╭─ Reading passage

We try to plot our data visually, with daily_cig_smoked on one axis, bmi on the other and age_of_death on the vertical axis. the is_male feature is represented by a color code (blue if male, red if female)

fig = plt.figure(figsize=(7,5))
ax = fig.add_subplot(111, projection='3d')
cmap, norm = matplotlib.colors.from_levels_and_colors([-1,0.5,2], ["red", "blue"])
ax.scatter3D(daily_cig_smoked, bmi, age_of_death, c=is_male, cmap=cmap, norm=norm)

<mpl_toolkits.mplot3d.art3d.Path3DCollection at 0x123490780>

We use the pandas library to display the example values nicely:

pd.DataFrame(cig_bmi_male_age.T,
             columns=("daily cigarets","bmi","is male","age of death"))

Linear Regression with several features¶

We start by defining our model, with 4 parameters thetas::$$age = \theta_0 + \theta_1\times cig + \theta_2\times bmi + \theta_3\times ismale$$

def model(cig, bmi, is_male, thetas):
    return thetas[0] + thetas[1]*cig +thetas[2]*bmi + thetas[3]*is_male

As before, define the loss (ie. the Mean Squared Distance): $$ loss(\vec{\theta}) = \frac{1}{N}\cdot\sum_i (model(\vec{\theta}, x_i)-y_i)^2$$

def loss(thetas, cig, bmi, is_man, age_of_death):
    return np.mean((model(cig, bmi, is_man, thetas) - age_of_death)**2)

We can now define the gradient: $$error_i=\theta_0+ \theta_1 \times cig_i + \theta_2\times bmi + \theta_3\times ismale -age_i$$ and can then express the gradient as: $$\frac{2}{N}\cdot\sum_i error_i$$ $$\frac{2}{N}\cdot\sum_i cig_i\times error_i$$

$$\frac{2}{N}\cdot\sum_i bmi_i\times error_i$$ $$\frac{2}{N}\cdot\sum_i ismale_i\times error_i$$

def grad_loss(thetas, cig, bmi, is_man, age_of_death):
    error = model(cig, bmi, is_male, thetas) - age_of_death
    return np.array([np.mean(2*error), np.mean(2*error*cig), 
                    np.mean(2*error*bmi), np.mean(2*error*is_male)])

Next, we initialize some thetas randomly:

thetas = np.random.randn(4)

print ("The initial loss is:", loss(thetas, daily_cig_smoked, bmi, is_male, age_of_death))

The initial loss is: 18440.63036450715

We do the gradient descent. Note that we need many iterations to converge:

for numiter in range(20000):
    thetas = thetas - 0.0001*grad_loss(thetas, daily_cig_smoked, bmi, is_male, age_of_death)
print(f"loss: {loss(thetas, daily_cig_smoked, bmi, is_male, age_of_death)}")
print(thetas)
print(grad_loss(thetas, daily_cig_smoked, bmi, is_male, age_of_death))

╰─
╭─ Data extracts

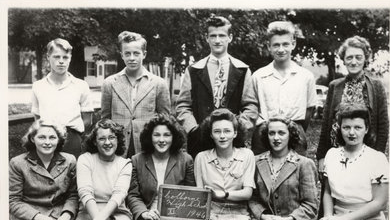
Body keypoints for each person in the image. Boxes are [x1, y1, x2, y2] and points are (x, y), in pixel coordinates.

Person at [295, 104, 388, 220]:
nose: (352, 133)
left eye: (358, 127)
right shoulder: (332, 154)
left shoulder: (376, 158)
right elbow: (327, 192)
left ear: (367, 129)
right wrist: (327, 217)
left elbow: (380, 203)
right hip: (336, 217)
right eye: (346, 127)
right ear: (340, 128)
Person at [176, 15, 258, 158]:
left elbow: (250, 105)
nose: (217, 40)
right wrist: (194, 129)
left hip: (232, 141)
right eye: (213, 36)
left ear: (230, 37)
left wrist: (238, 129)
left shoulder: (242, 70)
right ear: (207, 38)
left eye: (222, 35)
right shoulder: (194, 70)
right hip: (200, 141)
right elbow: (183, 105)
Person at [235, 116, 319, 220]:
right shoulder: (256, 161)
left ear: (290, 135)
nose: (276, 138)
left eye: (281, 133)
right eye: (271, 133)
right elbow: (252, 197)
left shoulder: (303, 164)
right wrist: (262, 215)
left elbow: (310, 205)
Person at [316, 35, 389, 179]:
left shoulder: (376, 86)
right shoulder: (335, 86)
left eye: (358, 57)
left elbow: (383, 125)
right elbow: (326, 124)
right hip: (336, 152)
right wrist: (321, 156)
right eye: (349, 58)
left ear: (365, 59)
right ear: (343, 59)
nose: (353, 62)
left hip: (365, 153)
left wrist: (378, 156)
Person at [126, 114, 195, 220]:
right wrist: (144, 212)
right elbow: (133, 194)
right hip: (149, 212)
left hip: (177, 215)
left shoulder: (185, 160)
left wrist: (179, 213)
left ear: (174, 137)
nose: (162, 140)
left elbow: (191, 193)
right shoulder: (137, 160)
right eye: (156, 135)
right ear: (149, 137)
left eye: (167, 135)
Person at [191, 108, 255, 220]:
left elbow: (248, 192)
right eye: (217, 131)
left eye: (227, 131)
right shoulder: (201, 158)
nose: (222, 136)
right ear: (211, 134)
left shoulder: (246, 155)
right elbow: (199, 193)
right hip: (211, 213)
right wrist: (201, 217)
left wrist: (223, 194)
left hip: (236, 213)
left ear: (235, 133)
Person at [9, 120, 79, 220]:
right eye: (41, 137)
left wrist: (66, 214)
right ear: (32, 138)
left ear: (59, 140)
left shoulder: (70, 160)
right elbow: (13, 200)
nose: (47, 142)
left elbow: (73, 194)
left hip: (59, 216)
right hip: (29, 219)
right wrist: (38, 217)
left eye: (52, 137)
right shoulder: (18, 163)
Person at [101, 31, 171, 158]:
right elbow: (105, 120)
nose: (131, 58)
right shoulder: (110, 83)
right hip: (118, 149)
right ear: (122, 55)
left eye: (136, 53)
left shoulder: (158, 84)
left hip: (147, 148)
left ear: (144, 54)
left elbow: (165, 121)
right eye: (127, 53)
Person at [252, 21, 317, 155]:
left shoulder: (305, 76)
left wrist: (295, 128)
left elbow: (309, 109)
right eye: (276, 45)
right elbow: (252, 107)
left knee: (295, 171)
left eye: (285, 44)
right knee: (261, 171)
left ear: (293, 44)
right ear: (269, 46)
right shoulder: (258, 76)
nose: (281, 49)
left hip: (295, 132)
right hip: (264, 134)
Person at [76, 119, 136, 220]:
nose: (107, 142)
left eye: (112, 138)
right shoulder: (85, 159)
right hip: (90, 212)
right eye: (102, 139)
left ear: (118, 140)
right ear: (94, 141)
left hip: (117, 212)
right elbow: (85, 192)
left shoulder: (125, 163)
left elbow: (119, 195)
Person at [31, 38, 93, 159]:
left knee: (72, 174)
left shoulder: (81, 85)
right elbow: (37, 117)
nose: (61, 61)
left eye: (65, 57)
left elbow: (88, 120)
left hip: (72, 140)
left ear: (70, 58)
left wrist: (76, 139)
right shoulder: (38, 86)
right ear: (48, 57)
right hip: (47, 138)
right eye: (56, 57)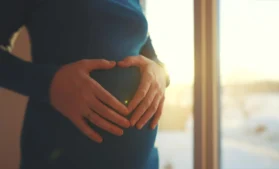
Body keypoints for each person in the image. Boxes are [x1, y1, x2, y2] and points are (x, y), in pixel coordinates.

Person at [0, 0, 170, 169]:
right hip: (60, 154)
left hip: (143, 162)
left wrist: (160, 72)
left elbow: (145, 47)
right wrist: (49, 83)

╰─
╭─ Data extracts

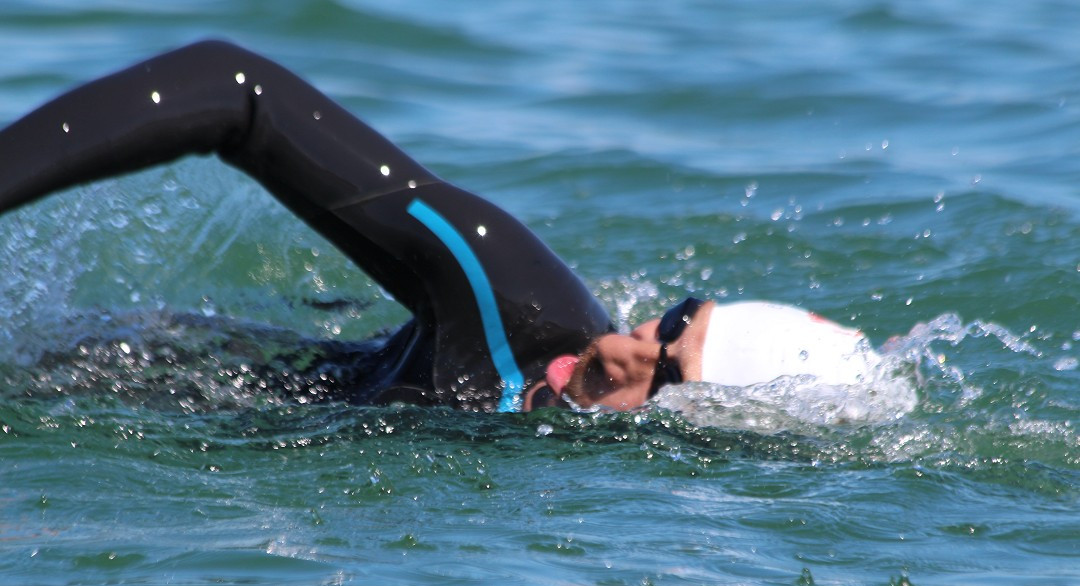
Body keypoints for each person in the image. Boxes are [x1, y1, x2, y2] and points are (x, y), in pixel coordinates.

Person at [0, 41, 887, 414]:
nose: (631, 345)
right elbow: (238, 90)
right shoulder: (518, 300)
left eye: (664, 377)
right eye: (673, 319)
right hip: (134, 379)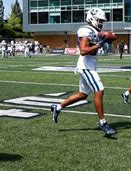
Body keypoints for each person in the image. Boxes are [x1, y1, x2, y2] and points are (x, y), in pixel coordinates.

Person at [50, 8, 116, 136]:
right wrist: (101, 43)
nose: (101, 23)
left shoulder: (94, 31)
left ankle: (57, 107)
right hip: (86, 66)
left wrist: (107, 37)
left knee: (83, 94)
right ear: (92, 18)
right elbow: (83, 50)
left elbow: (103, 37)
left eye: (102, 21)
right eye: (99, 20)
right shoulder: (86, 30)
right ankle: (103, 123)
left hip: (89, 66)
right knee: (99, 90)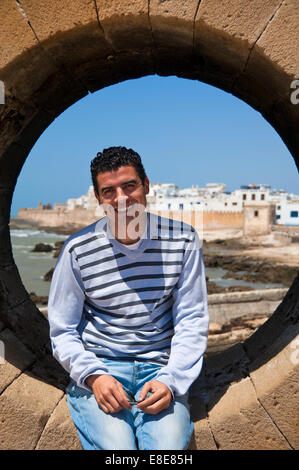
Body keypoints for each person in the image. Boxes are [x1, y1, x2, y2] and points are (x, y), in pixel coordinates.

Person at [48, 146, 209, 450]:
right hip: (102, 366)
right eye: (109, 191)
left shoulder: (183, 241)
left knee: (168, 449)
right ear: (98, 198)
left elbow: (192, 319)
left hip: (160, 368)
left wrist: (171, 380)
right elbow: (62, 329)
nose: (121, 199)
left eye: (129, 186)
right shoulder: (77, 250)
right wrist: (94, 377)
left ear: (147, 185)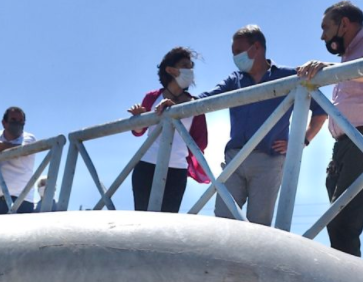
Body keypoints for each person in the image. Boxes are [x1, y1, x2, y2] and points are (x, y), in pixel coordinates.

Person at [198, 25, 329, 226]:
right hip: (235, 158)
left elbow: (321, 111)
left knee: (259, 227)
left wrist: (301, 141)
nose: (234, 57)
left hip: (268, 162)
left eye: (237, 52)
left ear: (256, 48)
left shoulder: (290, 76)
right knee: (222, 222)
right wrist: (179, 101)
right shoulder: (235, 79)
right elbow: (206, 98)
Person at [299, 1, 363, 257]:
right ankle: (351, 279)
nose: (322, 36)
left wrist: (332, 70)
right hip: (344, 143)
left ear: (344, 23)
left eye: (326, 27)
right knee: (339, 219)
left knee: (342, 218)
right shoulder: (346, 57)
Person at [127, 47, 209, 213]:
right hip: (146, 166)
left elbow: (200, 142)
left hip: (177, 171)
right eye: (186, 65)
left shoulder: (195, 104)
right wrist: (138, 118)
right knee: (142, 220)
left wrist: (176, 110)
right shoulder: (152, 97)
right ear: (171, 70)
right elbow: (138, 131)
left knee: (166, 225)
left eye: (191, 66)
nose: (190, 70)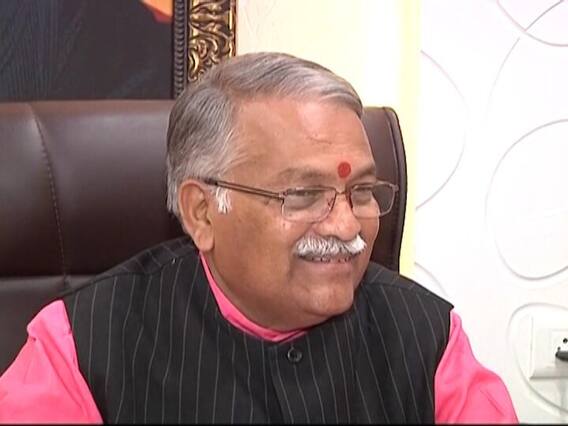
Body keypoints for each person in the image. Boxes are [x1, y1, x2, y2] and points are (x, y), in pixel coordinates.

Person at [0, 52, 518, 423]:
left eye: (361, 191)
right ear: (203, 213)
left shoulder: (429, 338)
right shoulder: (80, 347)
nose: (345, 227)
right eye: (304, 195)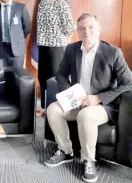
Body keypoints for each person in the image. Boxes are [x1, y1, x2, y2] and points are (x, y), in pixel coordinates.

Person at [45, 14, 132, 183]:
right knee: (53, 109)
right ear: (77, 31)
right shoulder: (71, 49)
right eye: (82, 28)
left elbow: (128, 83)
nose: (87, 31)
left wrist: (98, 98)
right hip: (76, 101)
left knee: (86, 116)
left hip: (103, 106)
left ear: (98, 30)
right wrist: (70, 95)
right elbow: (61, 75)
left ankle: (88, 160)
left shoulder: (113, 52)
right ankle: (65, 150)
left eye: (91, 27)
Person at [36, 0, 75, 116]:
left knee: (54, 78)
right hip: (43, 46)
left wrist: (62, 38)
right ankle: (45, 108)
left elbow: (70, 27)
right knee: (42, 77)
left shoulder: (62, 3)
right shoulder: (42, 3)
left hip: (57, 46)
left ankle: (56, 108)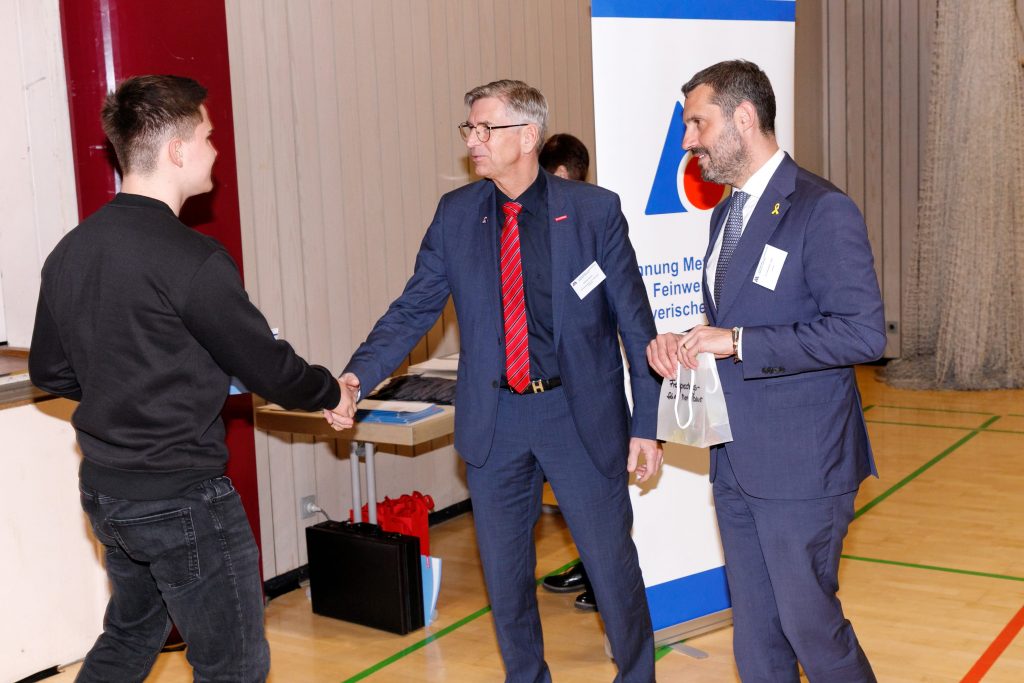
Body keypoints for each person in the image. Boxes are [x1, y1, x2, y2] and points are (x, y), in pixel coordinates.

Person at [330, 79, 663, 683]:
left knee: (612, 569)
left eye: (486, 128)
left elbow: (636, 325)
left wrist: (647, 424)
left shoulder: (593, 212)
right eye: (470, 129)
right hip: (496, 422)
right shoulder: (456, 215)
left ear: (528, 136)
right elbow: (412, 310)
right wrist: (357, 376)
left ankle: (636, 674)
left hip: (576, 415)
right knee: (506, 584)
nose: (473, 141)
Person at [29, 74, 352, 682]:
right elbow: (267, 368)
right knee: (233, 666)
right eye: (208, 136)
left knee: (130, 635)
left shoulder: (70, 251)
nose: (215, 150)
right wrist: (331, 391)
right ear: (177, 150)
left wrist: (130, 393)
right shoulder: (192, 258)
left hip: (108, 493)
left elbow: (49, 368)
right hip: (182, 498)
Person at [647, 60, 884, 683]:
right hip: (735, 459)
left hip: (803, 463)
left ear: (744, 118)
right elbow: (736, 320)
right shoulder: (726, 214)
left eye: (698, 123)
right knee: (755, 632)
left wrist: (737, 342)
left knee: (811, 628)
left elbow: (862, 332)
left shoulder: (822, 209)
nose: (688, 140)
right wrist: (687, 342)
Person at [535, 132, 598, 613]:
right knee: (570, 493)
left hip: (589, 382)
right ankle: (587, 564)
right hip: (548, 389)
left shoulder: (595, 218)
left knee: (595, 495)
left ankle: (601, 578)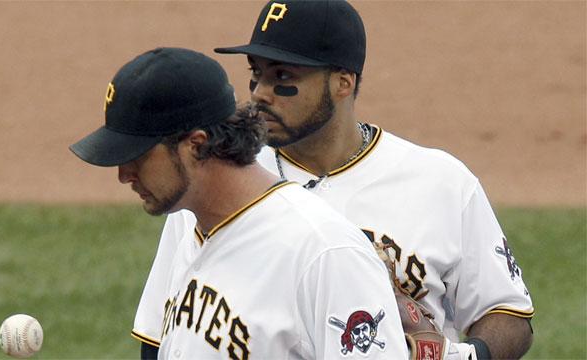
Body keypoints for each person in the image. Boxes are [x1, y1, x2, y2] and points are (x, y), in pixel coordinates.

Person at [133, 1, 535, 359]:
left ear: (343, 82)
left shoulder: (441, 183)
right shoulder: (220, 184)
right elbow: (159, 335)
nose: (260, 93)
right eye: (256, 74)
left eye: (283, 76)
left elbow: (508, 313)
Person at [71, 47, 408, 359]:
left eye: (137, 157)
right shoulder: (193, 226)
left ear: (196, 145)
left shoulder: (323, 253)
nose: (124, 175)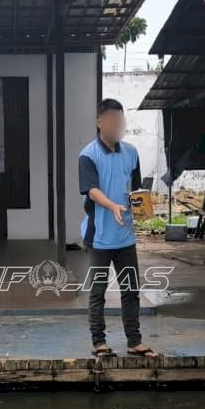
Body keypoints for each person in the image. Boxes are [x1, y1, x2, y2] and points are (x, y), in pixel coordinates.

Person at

╰─

> _Work instruction 1_: In the regression tutorial, how many iterations does the gradient descent loop run?
> _Work instruction 2_: Translate this sentence from the regression tutorial into French: "We do the gradient descent."
> _Work instruction 3_: Carry on the regression tutorial from its final code line.

> _Answer box 1_: 20,000 iterations.

> _Answer box 2_: Nous effectuons la descente de gradient.

> _Answer box 3_:
loss: 34.00874988399433
[107.89454129  -0.67650755  -0.96688659  -2.82073449]
[-0.26553129  0.0028126   0.00551298  0.00450241]

Now, let us make a prediction:

print("If I smoke 10 cigarets per days, have a bmi of 22 and am a woman, the model predict I will die at",
      model(10, 22, 0, thetas))

If I smoke 10 cigarets per days, have a bmi of 22 and am a woman, the model predict I will die at 79.85796090774146

Scaling the features¶

As we saw, having features with very different ranges will make learning slower. The following code will scale all features to have mean 0 and range between -1 and 1.

def scale_feature(feature):
    min_val = np.min(feature)
    max_val = np.max(feature)
    mean_feat = np.mean(feature)
    def scaler(x):
        return (x - mean_feat)/(max_val - min_val)
    return (feature - mean_feat)/(max_val - min_val), scaler

daily_cig_smoked_scaled, daily_cig_smoked_scaler= scale_feature(daily_cig_smoked)
bmi_scaled, bmi_scaler = scale_feature(bmi)
is_male_scaled, is_male_scaler = scale_feature(is_male)

The scaled data now looks like this:

pd.DataFrame(np.vstack(( daily_cig_smoked_scaled, bmi_scaled, is_male_scaled, age_of_death)).T,
             columns=("daily cigarets","bmi","is male","age of death"))

Let us retry the learning. Note that we can now train with a much larger learning rate and thus minimize the loss much faster.

thetas = np.random.randn(4)

for numiter in range(100):
    thetas = thetas - 0.1*grad_loss(thetas, daily_cig_smoked_scaled, bmi_scaled, is_male_scaled, age_of_death)
print(f"loss: {loss(thetas, daily_cig_smoked_scaled, bmi_scaled, is_male_scaled, age_of_death)}")
print(thetas)
print(grad_loss(thetas, daily_cig_smoked_scaled, bmi_scaled, is_male_scaled, age_of_death))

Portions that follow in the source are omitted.